Journalling helps us get our thoughts down on paper, and in doing so, it can help us clarify any confusing or muddled ideas that we may have. Writing something in anger, confusion, or pain can help express those emotions in a healthy way. Then, one can come back to those words and look at them in a new light. It helps us turn an objective eye to our thoughts and separate them from strong emotions, while at the same time giving those emotions a powerful and constructive outlet.
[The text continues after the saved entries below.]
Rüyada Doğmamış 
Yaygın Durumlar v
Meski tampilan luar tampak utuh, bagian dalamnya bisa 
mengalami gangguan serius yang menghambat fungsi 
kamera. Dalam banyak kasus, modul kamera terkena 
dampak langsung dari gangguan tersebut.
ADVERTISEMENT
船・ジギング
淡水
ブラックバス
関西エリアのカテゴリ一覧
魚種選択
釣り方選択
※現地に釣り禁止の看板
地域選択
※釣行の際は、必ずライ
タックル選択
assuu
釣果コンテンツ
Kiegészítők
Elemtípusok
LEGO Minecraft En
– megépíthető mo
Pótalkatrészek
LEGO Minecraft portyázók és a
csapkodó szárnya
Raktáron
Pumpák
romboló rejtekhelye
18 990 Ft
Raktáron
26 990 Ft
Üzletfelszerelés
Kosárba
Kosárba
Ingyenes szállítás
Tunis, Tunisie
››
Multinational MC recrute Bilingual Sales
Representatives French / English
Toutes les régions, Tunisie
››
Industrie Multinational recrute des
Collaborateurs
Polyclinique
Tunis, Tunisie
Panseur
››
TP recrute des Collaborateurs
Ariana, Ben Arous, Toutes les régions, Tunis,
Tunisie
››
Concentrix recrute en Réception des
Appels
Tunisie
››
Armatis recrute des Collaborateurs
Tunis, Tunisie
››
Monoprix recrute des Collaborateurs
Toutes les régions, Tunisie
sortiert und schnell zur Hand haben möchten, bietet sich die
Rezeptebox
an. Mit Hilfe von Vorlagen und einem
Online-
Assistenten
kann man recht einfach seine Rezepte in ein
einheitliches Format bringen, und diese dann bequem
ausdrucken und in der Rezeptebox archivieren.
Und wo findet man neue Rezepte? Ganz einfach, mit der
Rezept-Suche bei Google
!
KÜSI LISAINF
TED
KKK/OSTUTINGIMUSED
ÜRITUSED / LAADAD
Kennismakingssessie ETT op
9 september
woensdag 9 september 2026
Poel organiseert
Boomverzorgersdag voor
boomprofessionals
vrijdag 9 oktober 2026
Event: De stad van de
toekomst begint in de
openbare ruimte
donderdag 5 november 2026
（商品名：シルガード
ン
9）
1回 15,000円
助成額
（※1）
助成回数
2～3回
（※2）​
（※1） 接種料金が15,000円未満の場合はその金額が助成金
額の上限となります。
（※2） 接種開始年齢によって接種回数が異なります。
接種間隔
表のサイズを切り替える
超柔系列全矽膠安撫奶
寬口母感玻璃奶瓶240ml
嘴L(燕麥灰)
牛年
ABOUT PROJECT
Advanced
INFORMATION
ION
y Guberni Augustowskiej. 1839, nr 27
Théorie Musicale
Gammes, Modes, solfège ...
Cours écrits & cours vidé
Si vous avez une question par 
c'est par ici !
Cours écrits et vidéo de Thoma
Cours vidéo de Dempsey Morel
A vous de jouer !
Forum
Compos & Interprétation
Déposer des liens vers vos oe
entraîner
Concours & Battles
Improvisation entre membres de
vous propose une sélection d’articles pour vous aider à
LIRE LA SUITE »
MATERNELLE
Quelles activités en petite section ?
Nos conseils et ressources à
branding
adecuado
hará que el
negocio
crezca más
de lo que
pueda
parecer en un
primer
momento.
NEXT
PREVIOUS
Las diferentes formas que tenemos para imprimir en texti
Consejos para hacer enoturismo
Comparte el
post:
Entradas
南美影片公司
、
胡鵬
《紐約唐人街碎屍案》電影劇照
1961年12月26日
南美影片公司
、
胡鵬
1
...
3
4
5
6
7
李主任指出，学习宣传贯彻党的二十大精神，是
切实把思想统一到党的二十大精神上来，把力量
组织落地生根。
In this same vein, journalling can help us become better problem-solvers. It can help us see different sides of an issue and take things into account that we normally wouldn’t. Furthermore, taking a break from a problem and then coming back to it, as journalling allows us to do, promotes insightful problem-solving and allows us to take into consideration alternatives that would otherwise remain hidden.
Journalling also promotes self-awareness, which is an important component of mental health recovery, or indeed any sort of recovery. With self-awareness comes awareness of one’s trigger situations (situations that may trigger strong negative emotions or memories), and how to deal with them. A large part of creating a Wellness Recovery Action Plan (or WRAP, you can visit http://en.wikipedia.org/wiki/Wellness_Recovery_Action_Plan for more info) involves increasing self awareness and planning for difficult situations. Journalling can help us recognize patterns in our behaviour and how to anticipate negative reactions so that we can make a plan to counteract them before they happen or while they’re happening.
Journalling can also help us focus on the positive things in our lives. Did something good happen today, even if it was just participating in a meaningful conversation, or hearing a favourite song on the radio at the precise moment you started the car? Write it down! Writing down positive things helps us dwell on positive emotions and helps us increase our appreciation and gratitude. Plus, it makes for good reading during a time when we’re not feeling so great, because it can help remind us that there are positive things in life that we can feel happy about.
It doesn’t take a thousand-word entry to make a difference – even just spending five minutes journalling can have a positive effect. One needn’t consider oneself a ‘good’ writer, either – the main idea is to get thoughts and feelings out – no need to worry about prose, punctuation, or grammar. Start journalling today and see what a positive difference it can make in your life!